Japan’s longest-serving death row inmate sues government after exoneration

Legal team says prosecutor general’s remark calling exoneration ‘unacceptable’ is defamatory

Japan’s longest-serving death row inmate sues government after exoneration

By Saadet Gokce

ISTANBUL (AA) - A Japanese man, once the world's longest-serving death row inmate, is suing the government for defamation after the prosecutor general called his exoneration “unacceptable,” his legal team announced Thursday.

Professional boxer Iwao Hakamata was acquitted last October of a 1966 quadruple murder at a miso-making firm in Shizuoka province on Japan’s eastern coast.

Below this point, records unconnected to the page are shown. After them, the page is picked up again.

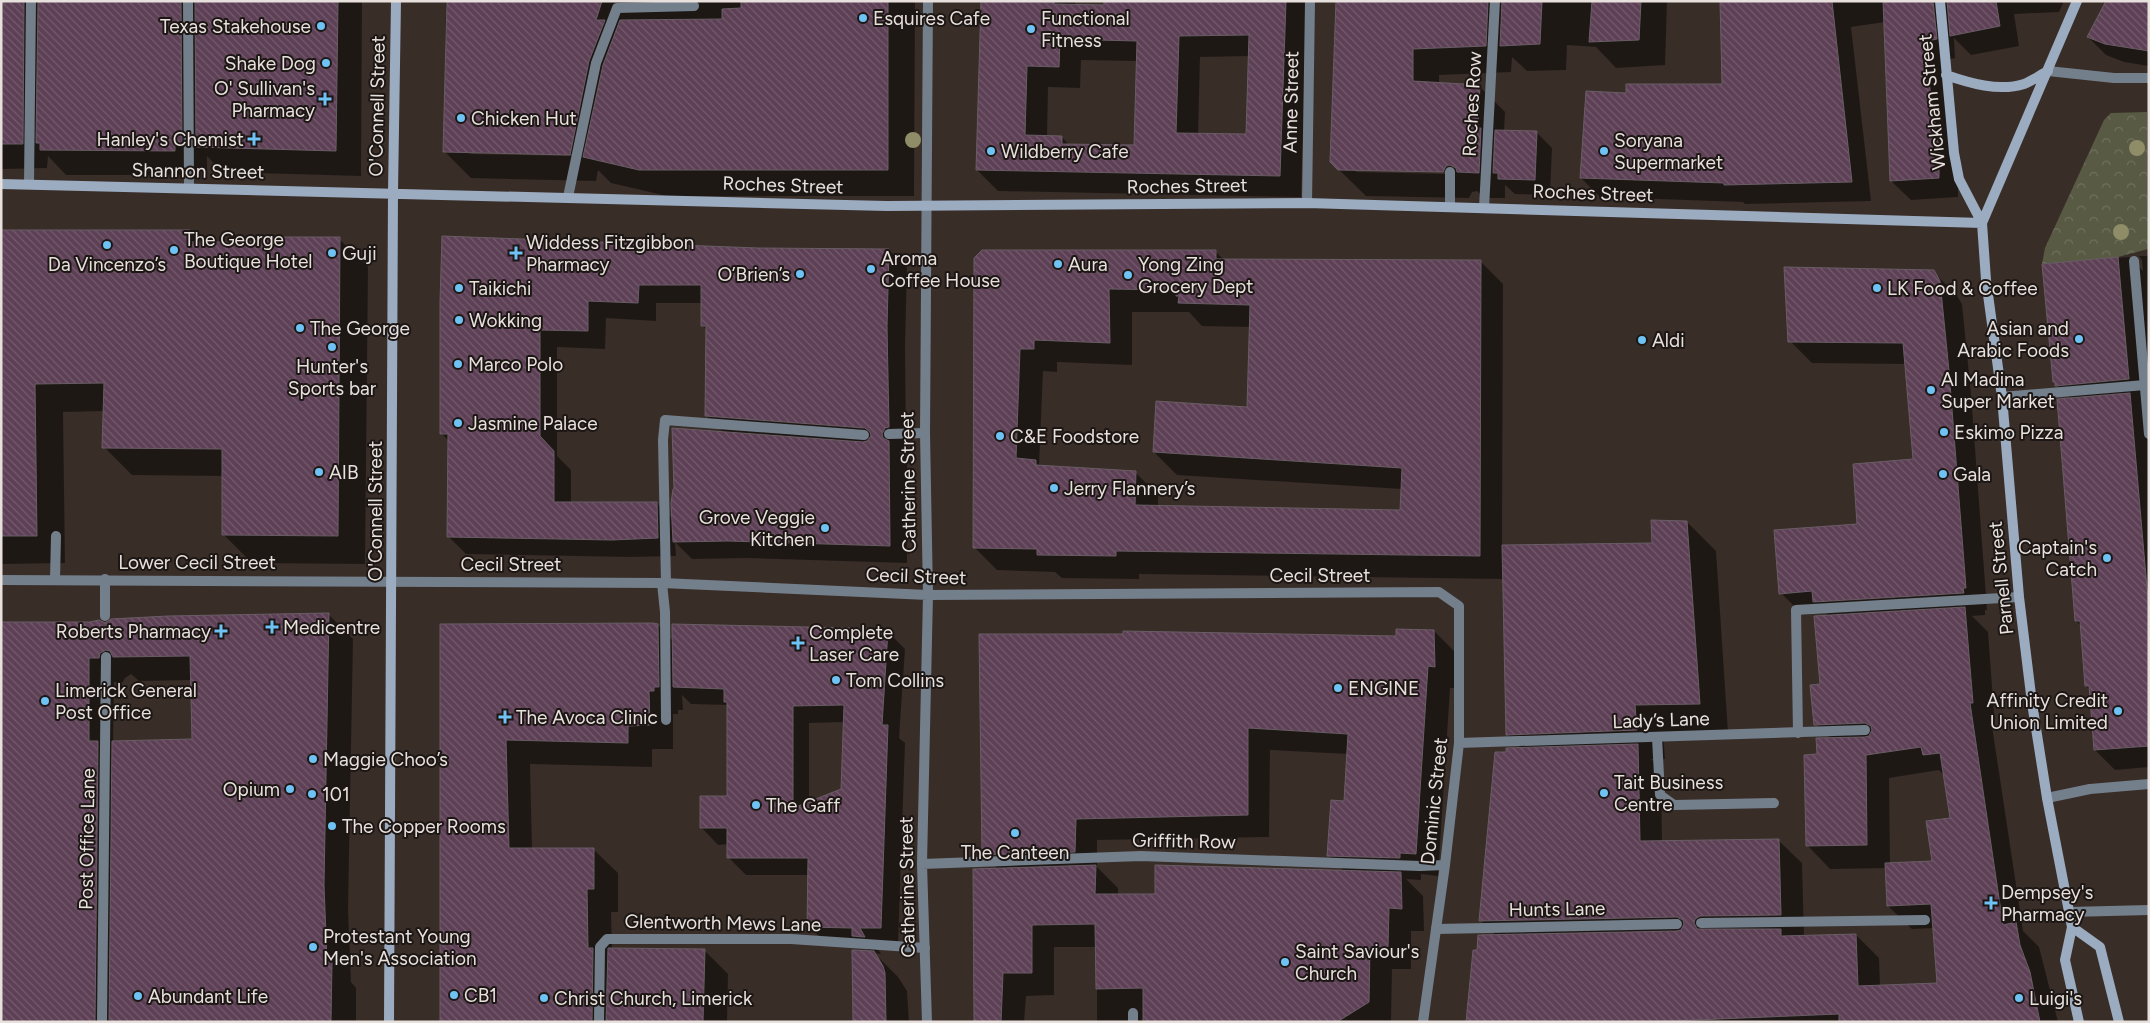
<svg xmlns="http://www.w3.org/2000/svg" width="2150" height="1023" font-family="Figtree,sans-serif">
<style>
.park{fill:url(#park-crowns)}
.shadow{fill:#0007;fill-rule:evenodd}
.building{fill:url(#building-back-hatch);stroke:#695d65;fill-rule:evenodd}
.lines{fill:none;stroke-linecap:round;stroke-linejoin:round}
.service{stroke:#747f8c;stroke-width:10}
.minor{stroke:#747f8c;stroke-width:10}
.tertiary{stroke:#747f8c;stroke-width:10}
.secondary{stroke:#9babc0;stroke-width:10}
.tree{fill:#8f8c68}
.poi-dot{fill:#6fc2f4;stroke:#1c1714;stroke-width:2}
.labels{text-anchor:middle;dominant-baseline:central;stroke-width:4;stroke-linejoin:round;paint-order:stroke}
.poi-label{font-size:19px;fill:#e8e0dc;stroke:#1c1714;text-anchor:start}
.street-label{font-size:19px;fill:#e8e0dc;stroke:#1c1714}
</style>
<defs>
<pattern id="park-crowns" width="20" height="18" patternUnits="userSpaceOnUse" patternTransform="scale(1.25)"><rect width="20" height="18" fill="#585a44"/><path d="M2 6a3 3 0 1 1 6 0M12 15a3 3 0 1 1 6 0" fill="none" stroke="#70715e"/></pattern>
<pattern id="building-back-hatch" width="6" height="6" patternUnits="userSpaceOnUse" patternTransform="scale(1.25)"><rect width="6" height="6" fill="#5d4055"/><path d="M-1 5l2 2M0 0l6 6M5-1l2 2" fill="none" stroke="#745b6d"/></pattern>
</defs>
<rect width="100%" height="100%" fill="#392d28"/>
<path class="park" d="M2147,112l1,137 -30,8 -76,7 3,-16 59,-128 7,-7z"/>
<path class="shadow" d="M1,1h361l-1,175 -139,-4 -15,-16v15h-8v4h-133l-18,-19 -1,12 -46,1z
M446,1h469l-1,195h-247l-56,-13 -13,-13 -2,11 -125,-3 -27,-27zM470,151l106,3v2l-106,-2z
M982,1h93v4l30,1v-5h202l-6,196 -303,-6 -21,-21zM1249,56l-2,80 -49,-1 2,-78zM1081,60l56,1 -2,86 -66,-2 -7,-8h-15l1,-50 32,1z
M1336,1h331l-2,64 -49,3 -20,-21 -29,-2 -1,25 -39,1 -15,-14 -1,15 -72,3v9l40,2 26,26 -1,20h32l16,16 -2,47 -35,-1 -10,-9v13h-21l-7,-7 -5,1 -3,6 -103,-2 -35,-34zM1356,170l93,1v3l-93,-2z
M1722,1h342l-5,11 -45,2 5,32 -48,9 -17,-17 1,20 -13,3 16,110v26l-47,3 -20,-19 -6,-159 -34,5 20,174 -126,3 -2,-2 -143,-5 -19,-19 47,-83 95,-10z
M2149,1v65l-25,-4 -18,-7 -18,-18z
M1,231l189,1 11,11 61,1 77,-5 29,28 -3,297 -113,-1 -28,-28 -1,-59 -91,-1 -28,-28 1,-36 -42,1 2,151 -64,1z
M758,249l131,1 18,18 -2,78 1,99 -3,1 -4,6 8,8v103l-160,-5 -55,1 -17,-17 1,14 -46,1 -164,-3 -18,-18 1,-95 -8,-8v-132zM656,303h46v22l5,5 -1,86 18,17 -51,86 -16,-16h-86v-33l-14,-14v-109l48,2 1,-31 50,3z
M1215,251l10,10h255l23,23 -1,262 152,-2 33,-22 29,29 12,182 -65,1 2,25h-14l10,10 1,73 116,-2 24,23 2,74 52,-2 23,23 1,28 59,-2 -5,-56 -22,1 -24,-23 -1,-38 -57,1 -23,-24 12,-89 12,-17 -15,-15 13,-108 -3,-3 -23,2 -22,-22 78,-68 56,-65 -9,-96 -94,-1 -22,-22 143,-69 23,22 6,10 9,90 16,216h-2v5l-13,1 16,16 7,94h-3l31,205 16,16 19,75h-590l10,-71 18,-15 -15,-15 41,-172 -15,-15 -3,-155 -365,-5v5l-77,-1 -7,-6 -58,-2 -23,-23 1,-288zM1132,312h57l13,14 49,1 -3,81 -94,44 23,23 225,14 -1,22 -243,-4v-12l-23,-23 -94,-6 -2,-1 4,-94 14,1v-10l75,3zM1939,770l6,6 6,43 -18,43 -43,2 -1,-86z
M2139,256h10v511l-34,3 -20,-20 -5,-60 -4,-4 -5,-60 -5,-5 -5,-222 -14,-14 -13,-120 85,-8 14,14 -1,-11z
M328,614l25,25 -5,271 3,72 5,6v34h-355v-399l105,1zM131,674l8,7 53,-1 1,60 -80,2 1,-60h9l2,-4z
M658,625l15,16 214,-10 18,18 -6,89 6,5 -7,202h-23l6,9 -7,-1 24,24 9,14 2,31h-55l16,-70 -8,-8 -36,-1 -17,-17v-51h-63l-18,-18 1,-13 -11,1 -17,-18 28,-30v-92l-38,-1 -9,-9 1,15h-5v4h-5v35h-21v18l-122,-3 2,85h61l25,24v39h-7l1,38h92l24,24 -1,48h7h-293v-396zM845,722l-3,68 -33,13v-80z
M1434,631l22,22v35h-6l-12,188 -17,-2v6l-15,-1 17,17 1,35h-13v38h-19l-1,53h-294v-75h-43v48l-28,1 -2,26h-49l23,-153 -15,-15 414,-216zM1270,750l78,4 -3,49 -17,52 16,16 -188,-5v30h-38v-8l-21,-21v-27l172,-3z"/>
<path class="building" d="M1,1h23l-1,143h-22z
M38,1h143l1,146 -7,-1v5l-135,-1v-7h-4z
M195,1h143l-2,150 -140,-4z
M447,1h155l-6,19h9l-16,41 -19,94 -127,-3z
M741,1h147v169h-249l-56,-13 20,-92 17,-45 102,-1v-10l19,-1z
M981,1h73v3l50,1v-4h182l-6,175 -304,-6zM1249,35l-3,99 -70,-1 3,-97zM1060,39l77,2 -3,104 -72,-1v-8l-37,-1 2,-69 32,1z
M1336,1h152l-2,45 -73,3v32l67,4 -2,43h3l-2,45 -22,-1 -1,-4 -6,-3 -4,1 -3,6 -105,-2 -8,-8z
M1502,1h40l-2,43 -40,2z
M1592,1h49l-2,39 -50,2z
M1720,1h112l20,181 -128,3v-2l-144,-5 6,-87 40,2v-9h96z
M1883,1h50l4,38 -14,3 16,108v28l-49,3z
M1947,1h49l4,25 -50,10z
M2106,1h43v50l-44,-7 -18,-7z
M1495,130l42,1 -2,49 -37,-1v-6h-5z
M1,230h189v12h71l1,-5h78l-2,299 -116,-1v-86l-120,-1 2,-65 -69,1 2,152h-36z
M442,236l316,12 131,1 -2,78 2,100 -4,1 -3,6 1,4 6,3 1,105 -162,-5 -55,1 -2,-39 2,-14h1l-2,-61 191,14 4,-1 4,-5 -1,-4 -5,-4 -160,-12 1,-90h-5v-41h-62l-1,18 -50,-2v30l-48,-1v106l14,15v51h103l1,36 -46,2 -165,-3 1,-103h-8v-133z
M982,250h234v9l265,1 -1,296 -364,-5v5l-79,-1v-6l-64,-1 1,-290zM1109,289l67,1v6h3l-1,7 72,2 -3,102 -91,-6 -3,51 249,16 -2,42 -265,-5 1,-34 -100,-6v-5l-20,-2 4,-109h14v-9l76,3z
M2118,257l11,122 -74,7v-4h-2l-11,-118z
M1784,267l150,3 6,11 9,90 17,217h-3l1,5 -151,9 -1,-11 -33,3 -5,-64 83,-6 -4,-60 60,-5 -10,-116 -115,-1z
M2130,393l19,218v135l-55,4 -5,-64h-4l-5,-65h-5l-18,-222z
M1651,520l36,1 13,183 -65,1 2,25 -131,5 -4,-190 150,-2z
M1965,607l8,96h-3l33,222 13,-3 4,23 10,27 10,50h-201v-8l-192,8h-181l7,-72h4l1,-15 199,-4 4,-1 3,-6 -1,-4 -6,-3 -198,4 16,-169h11v-4l132,-4 2,97 139,-2 2,76 -81,1 -5,3 -1,4 3,6h84v7l75,-2 2,52 79,-3 -6,-79 -44,2 -2,-43 47,-2 -6,-40 24,-3 -10,-65 -17,2 -2,-8 -55,8 1,90 -61,1 -2,-91 13,-1 -1,-16 49,-1 4,-1 3,-6 -1,-4 -6,-3 -51,2 -4,-40 10,-1 -6,-68z
M329,613l-5,272 3,77h5l-1,60h-222l3,-281 80,-2 -2,-83 -77,1 -3,-6 -4,-1 -6,3 -1,5h-10v83h9l-3,281h-94v-400h89l9,-2 6,3 6,-4 57,-3z
M653,623l5,1 1,63h-5v4h-5l1,34 -22,1v17l-122,-3 3,108h85v41h-7l1,59h5l-1,74h-152v-398z
M672,624l181,4 35,2 -6,95h6l-7,203h-21l5,9 -13,-1v-8l-45,-1 1,-69h-81v-30h-27v-32h27v-94h-3v-13l-51,-2zM844,705l-3,84 -48,19v-102z
M1396,629l38,1 1,37 -7,-1 -12,188 -16,-1v5l-73,-2 4,-56 13,1 4,-67 -100,-6v87l-172,4 -1,33 -93,3 -3,-221h144v-3l273,5z
M1096,865l-1,29h60v-29l246,7 1,37 -13,-1 -1,39h-18l-1,55 -32,20h-194v-34l-47,1 -1,-65 -63,1v48h-29l-2,49h-27l-1,-153z
M608,948l97,1 -2,73h-97z
M852,950l22,1 9,15 2,7 1,49h-33z"/>
<g class="lines">
<path class="service" d="M188,1l1,187
M1450,172v35
M29,184l2,-183
M568,197l28,-134 21,-55 77,-2
M1484,208l11,-207
M2134,261l15,173
M2002,397l143,-12
M889,434l36,-1
M55,579l1,-43
M662,583l3,29 1,108
M666,583l-3,-143 2,-20 199,15
M105,616v-37
M1798,733l-2,-123 223,-13
M1657,737l3,58 14,10 100,-2
M2047,798l43,-9 59,-5
M2069,912l80,-2
M1701,923l224,-3
M1436,929l241,-5
M1133,1013v9
M102,1022l4,-365
M599,1022l1,-75 7,-8h184l134,9"/>
<path class="minor" d="M1307,203l3,-202
M1,580l661,3 266,12 511,-3 20,14v137l-14,122 -22,157
M1459,743l406,-13
M922,864l219,-8 279,10 25,-1
M927,1022l-5,-158 6,-269 -3,-162 3,-432"/>
<path class="tertiary" d="M2048,71l66,7h35"/>
<path class="secondary" d="M1940,1l14,152 5,26 23,44 4,57 16,117 17,200 13,106 15,95 25,129 -7,33 14,62
M1946,75c23,8 53,17 78,9 8,-3 16,-9 24,-13
M1,184l886,22 420,-3 675,20
M1982,223l95,-222
M2072,927l28,20 19,75
M389,1022l4,-830 3,-191"/>
</g>
<g class="tree">
<circle cx="913" cy="140" r="8"/>
<circle cx="2137" cy="148" r="8"/>
<circle cx="2121" cy="232" r="8"/>
</g>
<g class="poi-dot">
<circle cx="863" cy="18" r="5"/>
<circle cx="321" cy="26" r="5"/>
<circle cx="1031" cy="29" r="5"/>
<circle cx="326" cy="63" r="5"/>
<path d="M322.5 91.5h5v5h5v5h-5v5h-5v-5h-5v-5h5z"/>
<circle cx="461" cy="118" r="5"/>
<path d="M251.5 131.5h5v5h5v5h-5v5h-5v-5h-5v-5h5z"/>
<circle cx="991" cy="151" r="5"/>
<circle cx="1604" cy="151" r="5"/>
<circle cx="107" cy="245" r="5"/>
<circle cx="174" cy="250" r="5"/>
<circle cx="332" cy="253" r="5"/>
<path d="M513.5 245.5h5v5h5v5h-5v5h-5v-5h-5v-5h5z"/>
<circle cx="1058" cy="264" r="5"/>
<circle cx="871" cy="269" r="5"/>
<circle cx="800" cy="274" r="5"/>
<circle cx="1128" cy="275" r="5"/>
<circle cx="459" cy="288" r="5"/>
<circle cx="1877" cy="288" r="5"/>
<circle cx="459" cy="320" r="5"/>
<circle cx="300" cy="328" r="5"/>
<circle cx="2079" cy="339" r="5"/>
<circle cx="1642" cy="340" r="5"/>
<circle cx="332" cy="347" r="5"/>
<circle cx="458" cy="364" r="5"/>
<circle cx="1931" cy="390" r="5"/>
<circle cx="458" cy="423" r="5"/>
<circle cx="1944" cy="432" r="5"/>
<circle cx="1000" cy="436" r="5"/>
<circle cx="319" cy="472" r="5"/>
<circle cx="1943" cy="474" r="5"/>
<circle cx="1054" cy="488" r="5"/>
<circle cx="825" cy="528" r="5"/>
<circle cx="2107" cy="558" r="5"/>
<path d="M269.5 619.5h5v5h5v5h-5v5h-5v-5h-5v-5h5z"/>
<path d="M218.5 623.5h5v5h5v5h-5v5h-5v-5h-5v-5h5z"/>
<path d="M795.5 635.5h5v5h5v5h-5v5h-5v-5h-5v-5h5z"/>
<circle cx="836" cy="680" r="5"/>
<circle cx="1338" cy="688" r="5"/>
<circle cx="45" cy="701" r="5"/>
<circle cx="2118" cy="711" r="5"/>
<path d="M502.5 709.5h5v5h5v5h-5v5h-5v-5h-5v-5h5z"/>
<circle cx="313" cy="759" r="5"/>
<circle cx="290" cy="789" r="5"/>
<circle cx="1604" cy="793" r="5"/>
<circle cx="312" cy="794" r="5"/>
<circle cx="756" cy="805" r="5"/>
<circle cx="332" cy="826" r="5"/>
<circle cx="1015" cy="833" r="5"/>
<path d="M1988.5 895.5h5v5h5v5h-5v5h-5v-5h-5v-5h5z"/>
<circle cx="313" cy="947" r="5"/>
<circle cx="1285" cy="962" r="5"/>
<circle cx="454" cy="995" r="5"/>
<circle cx="138" cy="996" r="5"/>
<circle cx="544" cy="998" r="5"/>
<circle cx="2019" cy="998" r="5"/>
</g>
<g class="labels">
<g class="poi-label">
<text x="873" y="18">Esquires Cafe</text>
<text x="1041" y="18">Functional<tspan x="1041" dy="22">Fitness</tspan></text>
<text x="311" y="26" text-anchor="end">Texas Stakehouse</text>
<text x="316" y="63" text-anchor="end">Shake Dog</text>
<text x="315" y="88" text-anchor="end">O' Sullivan's<tspan x="315" dy="22">Pharmacy</tspan></text>
<text x="471" y="118">Chicken Hut</text>
<text x="244" y="139" text-anchor="end">Hanley's Chemist</text>
<text x="1614" y="140">Soryana<tspan x="1614" dy="22">Supermarket</tspan></text>
<text x="1001" y="151">Wildberry Cafe</text>
<text x="184" y="239">The George<tspan x="184" dy="22">Boutique Hotel</tspan></text>
<text x="526" y="242">Widdess Fitzgibbon<tspan x="526" dy="22">Pharmacy</tspan></text>
<text x="342" y="253">Guji</text>
<text x="881" y="258">Aroma<tspan x="881" dy="22">Coffee House</tspan></text>
<text x="107" y="264" text-anchor="middle">Da Vincenzo’s</text>
<text x="1068" y="264">Aura</text>
<text x="1138" y="264">Yong Zing<tspan x="1138" dy="22">Grocery Dept</tspan></text>
<text x="790" y="274" text-anchor="end">O’Brien’s</text>
<text x="469" y="288">Taikichi</text>
<text x="1887" y="288">LK Food &amp; Coffee</text>
<text x="469" y="320">Wokking</text>
<text x="310" y="328">The George</text>
<text x="2069" y="328" text-anchor="end">Asian and<tspan x="2069" dy="22">Arabic Foods</tspan></text>
<text x="1652" y="340">Aldi</text>
<text x="468" y="364">Marco Polo</text>
<text x="332" y="366" text-anchor="middle">Hunter's<tspan x="332" dy="22">Sports bar</tspan></text>
<text x="1941" y="379">Al Madina<tspan x="1941" dy="22">Super Market</tspan></text>
<text x="468" y="423">Jasmine Palace</text>
<text x="1954" y="432">Eskimo Pizza</text>
<text x="1010" y="436">C&amp;E Foodstore</text>
<text x="329" y="472">AIB</text>
<text x="1953" y="474">Gala</text>
<text x="1064" y="488">Jerry Flannery’s</text>
<text x="815" y="517" text-anchor="end">Grove Veggie<tspan x="815" dy="22">Kitchen</tspan></text>
<text x="2097" y="547" text-anchor="end">Captain's<tspan x="2097" dy="22">Catch</tspan></text>
<text x="283" y="627">Medicentre</text>
<text x="211" y="631" text-anchor="end">Roberts Pharmacy</text>
<text x="809" y="632">Complete<tspan x="809" dy="22">Laser Care</tspan></text>
<text x="846" y="680">Tom Collins</text>
<text x="1348" y="688">ENGINE</text>
<text x="55" y="690">Limerick General<tspan x="55" dy="22">Post Office</tspan></text>
<text x="2108" y="700" text-anchor="end">Affinity Credit<tspan x="2108" dy="22">Union Limited</tspan></text>
<text x="516" y="717">The Avoca Clinic</text>
<text x="323" y="759">Maggie Choo’s</text>
<text x="1614" y="782">Tait Business<tspan x="1614" dy="22">Centre</tspan></text>
<text x="280" y="789" text-anchor="end">Opium</text>
<text x="322" y="794">101</text>
<text x="766" y="805">The Gaff</text>
<text x="342" y="826">The Copper Rooms</text>
<text x="1015" y="852" text-anchor="middle">The Canteen</text>
<text x="2001" y="892">Dempsey's<tspan x="2001" dy="22">Pharmacy</tspan></text>
<text x="323" y="936">Protestant Young<tspan x="323" dy="22">Men's Association</tspan></text>
<text x="1295" y="951">Saint Saviour's<tspan x="1295" dy="22">Church</tspan></text>
<text x="464" y="995">CB1</text>
<text x="148" y="996">Abundant Life</text>
<text x="554" y="998">Christ Church, Limerick</text>
<text x="2029" y="998">Luigi's</text>
</g>
<g class="street-label">
<text transform="translate(1291 102) rotate(-89)">Anne Street</text>
<text transform="translate(1932 102) rotate(-96)">Wickham Street</text>
<text transform="translate(1472 104) rotate(-87)">Roches Row</text>
<text transform="translate(377 106) rotate(-89)">O'Connell Street</text>
<text transform="translate(198 171) rotate(1)">Shannon Street</text>
<text transform="translate(783 185) rotate(2)">Roches Street</text>
<text transform="translate(1187 186) rotate(-1)">Roches Street</text>
<text transform="translate(1593 193) rotate(2)">Roches Street</text>
<text transform="translate(908 482) rotate(-91)">Catherine Street</text>
<text transform="translate(375 511) rotate(-90)">O'Connell Street</text>
<text x="197" y="562">Lower Cecil Street</text>
<text x="511" y="564">Cecil Street</text>
<text x="1320" y="575">Cecil Street</text>
<text transform="translate(916 576) rotate(2)">Cecil Street</text>
<text transform="translate(2001 578) rotate(-96)">Parnell Street</text>
<text transform="translate(1661 720) rotate(-2)">Lady’s Lane</text>
<text transform="translate(1434 801) rotate(-84)">Dominic Street</text>
<text transform="translate(87 839) rotate(-89)">Post Office Lane</text>
<text transform="translate(1184 841) rotate(1)">Griffith Row</text>
<text transform="translate(907 887) rotate(-91)">Catherine Street</text>
<text transform="translate(1557 909) rotate(-1)">Hunts Lane</text>
<text transform="translate(723 923) rotate(1)">Glentworth Mews Lane</text>
</g>
</g>
<rect width="2150" height="1023" fill="none" stroke="#e8e0dc" stroke-width="5"/>
</svg>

His senior colleague, the colleague’s wife, and their two children were killed. The court ruled that the evidence had been “fabricated,” according to Kyodo News Agency.

After the ruling, Prosecutor General Naomi Unemoto said the court’s decision had “many problems in its reasoning.”

Hakamata’s legal team argues that the prosecutor general’s remarks imply he was guilty and therefore amount to defamation. They are also seeking national redress for his wrongful conviction.

A Japanese court convicted Hakamata and sentenced him to death in 1980.

The 88-year-old had already spent 50 years in prison by the time of his release in 2014.